Meine Damen und Herren! Schwangerschaft ist eine hochsensible Lebenssituation, egal, vor welchem Hintergrund. Frauen und Familien brauchen deshalb professionelle Beratungsangebote, und zwar in einem flächendeckenden Netz und in Form einer vielfältigen Trägerstruktur. Das sicherzustellen ist Aufgabe des Freistaates. Mit der aktuellen Förderpraxis kommt er dieser Pflicht aber nur unzureichend nach. Die Finanzierung der Beratungsangebote ist auf Kante genäht. Die Mitarbeiterinnen in den Beratungsstellen arbeiten an der Belastungsgrenze. Zwar sind die Fallzahlen nicht gestiegen, aber der Aufwand steigt. Die Problemlagen werden vielschichtiger und schwerwiegender.

Ich habe mir in Gesprächen mit den Mitarbeiterinnen ein Bild über die veränderten Bedingungen gemacht. Dazu sage ich deutlich: Die Fraktion DIE LINKE fordert zu Recht die Sicherstellung einer bedarfsgerechten Finanzierung, weil bedarfsgerecht heißt, der Komplexität und der erforderlichen Vernetzung im Hilfesystem Rechnung zu tragen. Es geht oft um junge Familien in ganz schwierigen Lebenssituationen. Es geht um Multi-Problem-Familien, die umfassende Unterstützung und auch ein vernetztes Arbeiten im Hilfesystem erfordern. Es geht um die besonderen Bedarfe von Geflüchteten, wo allein schon mit Dolmetschern oft die doppelte Zeit für die Beratung eingeplant werden muss.

Bedarfsgerecht heißt aber auch, die geänderte Situation von Trägern der sozialen Arbeit in den Blick zu nehmen. Auch die Vereine möchten annähernd tarifgerecht bezahlen. Sie müssen auch in Fachkräfte investieren, wenn sie sie halten wollen. Da sind die aktuell in Sachsen geförderten 55 000 Euro pro Stelle eben nicht dem Bedarf entsprechend. Schwangerenberatung ist eines der Gebiete der sozialen Arbeit mit der höchsten Eigenmittelbelastung in Sachsen. Die Staatsregierung reizt hier ihren gesetzlichen Spielraum wirklich voll aus, und das, obwohl sich die Mehrzahl der zu Beratenden wirklich in schwierigen Lebenssituationen befindet und fast die Hälfte grundsichernde Sozialleistungen bezieht, sodass es kaum möglich ist, Einnahmen oder Spenden zu generieren. Wie sollen denn kleine Träger diesen hohen Eigenanteil erwirtschaften, frage ich Sie.

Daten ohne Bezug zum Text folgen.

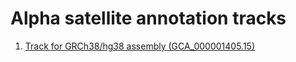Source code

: # Alpha satellite annotation tracks

1. [Track for GRCh38/hg38 assembly (GCA_000001405.15)](https://genome.ucsc.edu/cgi-bin/hgTracks?db=hg38&hgt.customText=https://raw.github.com/enigene/AS-tracks/master/GRCh38-GCA_000001405.15/human-GRC-hg38-M1SFsv2.2.bed.gz)
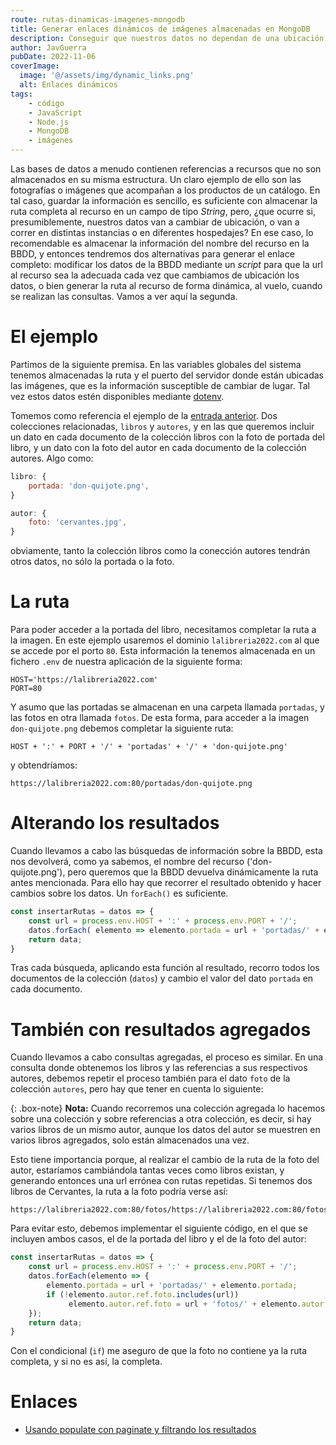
 ```yaml
---
route: rutas-dinamicas-imagenes-mongodb
title: Generar enlaces dinámicos de imágenes almacenadas en MongoDB
description: Conseguir que nuestros datos no dependan de una ubicación estática
author: JavGuerra
pubDate: 2022-11-06
coverImage:
  image: '@/assets/img/dynamic_links.png'
  alt: Enlaces dinámicos
tags:
    - código
    - JavaScript
    - Node.js
    - MongoDB
    - imágenes
---
```

Las bases de datos a menudo contienen referencias a recursos que no son almacenados en su misma estructura. Un claro ejemplo de ello son las fotografías o imágenes que acompañan a los productos de un catálogo. En tal caso, guardar la información es sencillo, es suficiente con almacenar la ruta completa al recurso en un campo de tipo _String_, pero, ¿que ocurre si, presumiblemente, nuestros datos van a cambiar de ubicación, o van a correr en distintas instancias o en diferentes hospedajes? En ese caso, lo recomendable es almacenar la información del nombre del recurso en la BBDD, y entonces tendremos dos alternativas para generar el enlace completo: modificar los datos de la BBDD mediante un _script_ para que la url al recurso sea la adecuada cada vez que cambiamos de ubicación los datos, o bien generar la ruta al recurso de forma dinámica, al vuelo, cuando se realizan las consultas. Vamos a ver aquí la segunda.

# El ejemplo

Partimos de la siguiente premisa. En las variables globales del sistema tenemos almacenadas la ruta y el puerto del servidor donde están ubicadas las imágenes, que es la información susceptible de cambiar de lugar. Tal vez estos datos estén disponibles mediante [dotenv](https://www.npmjs.com/package/dotenv).

Tomemos como referencia el ejemplo de la [entrada anterior](/blog/populate-paginate-fitrado). Dos colecciones relacionadas, `libros` y `autores`, y en las que queremos incluir un dato en cada documento de la colección libros con la foto de portada del libro, y un dato con la foto del autor en cada documento de la colección autores. Algo como:

```javascript
libro: {
    portada: 'don-quijote.png',
}

autor: {
    foto: 'cervantes.jpg',
}
```
obviamente, tanto la colección libros como la conección autores tendrán otros datos, no sólo la portada o la foto.

# La ruta

Para poder acceder a la portada del libro, necesitamos completar la ruta a la imagen. En este ejemplo usaremos el dominio `lalibreria2022.com` al que se accede por el porto `80`. Esta información la tenemos almacenada en un fichero `.env` de nuestra aplicación de la siguiente forma:

```text
HOST='https://lalibreria2022.com'
PORT=80
```
Y asumo que las portadas se almacenan en una carpeta llamada `portadas`, y las fotos en otra llamada `fotos`. 
De esta forma, para acceder a la imagen `don-quijote.png` debemos completar la siguiente ruta:

```text
HOST + ':' + PORT + '/' + 'portadas' + '/' + 'don-quijote.png'
```
y obtendríamos:

```text
https://lalibreria2022.com:80/portadas/don-quijote.png
```

# Alterando los resultados

Cuando llevamos a cabo las búsquedas de información sobre la BBDD, esta nos devolverá, como ya sabemos, el nombre del recurso ('don-quijote.png'), pero queremos que la BBDD devuelva dinámicamente la ruta antes mencionada. Para ello hay que recorrer el resultado obtenido y hacer cambios sobre los datos. Un `forEach()` es suficiente.

```javascript
const insertarRutas = datos => {
    const url = process.env.HOST + ':' + process.env.PORT + '/';
    datos.forEach( elemento => elemento.portada = url + 'portadas/' + elemento.portada );
    return data;
}
```
Tras cada búsqueda, aplicando esta función al resultado, recorro todos los documentos de la colección (`datos`) y cambio el valor del dato `portada` en cada documento.

# También con resultados agregados

Cuando llevamos a cabo consultas agregadas, el proceso es similar. En una consulta donde obtenemos los libros y las referencias a sus respectivos autores, debemos repetir el proceso también para el dato `foto` de la colección `autores`, pero hay que tener en cuenta lo siguiente:

{: .box-note}
**Nota:** Cuando recorremos una colección agregada lo hacemos sobre una colección y sobre referencias a otra colección, es decir, si hay varios libros de un mismo autor, aunque los datos del autor se muestren en varios libros agregados, solo están almacenados una vez.

Esto tiene importancia porque, al realizar el cambio de la ruta de la foto del autor, estaríamos cambiándola tantas veces como libros existan, y generando entonces una url errónea con rutas repetidas. Si tenemos dos libros de Cervantes, la ruta a la foto podría verse así:

``` text
https://lalibreria2022.com:80/fotos/https://lalibreria2022.com:80/fotos/cervantes.jpg
```
Para evitar esto, debemos implementar el siguiente código, en el que se incluyen ambos casos, el de la portada del libro y el de la foto del autor:

```javascript
const insertarRutas = datos => {
    const url = process.env.HOST + ':' + process.env.PORT + '/';
    datos.forEach(elemento => {
        elemento.portada = url + 'portadas/' + elemento.portada;
        if (!elemento.autor.ref.foto.includes(url)) 
             elemento.autor.ref.foto = url + 'fotos/' + elemento.autor.ref.foto;
    });
    return data;
}
```
Con el condicional (`if`) me aseguro de que la foto no contiene ya la ruta completa, y si no es así, la completa.

# Enlaces

* [Usando populate con paginate y filtrando los resultados](/blog/populate-paginate-fitrado)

Ich möchte nicht, dass wir zuschauen, wie die Träger dann anfangen, ihre Beratungskapazitäten abzubauen, stadtteilbezogene Prävention weglassen, kultursensible Beratung nicht mehr anbieten können, nicht mehr in den wichtigen kommunalen Netzwerken „Frühe Hilfen“ mitwirken können und auch keine Angebote der Familienbildung oder der Sexualpädagogik mehr machen können.

Meine Damen und Herren, wir unterstützen den Antrag der LINKEN. Aber wir müssen vor allem im Hinblick auf

die Beratungen zum anstehenden Doppelhaushalt hier noch einmal dringend aktiv werden.

Vielen Dank.

(Beifall bei den GRÜNEN)

Ich frage noch einmal durch. Hat die Fraktion DIE LINKE noch Redebedarf? – Gibt es bei der CDU noch Redebedarf? – Dann Frau Raether-Lordieck für die SPD, bitte.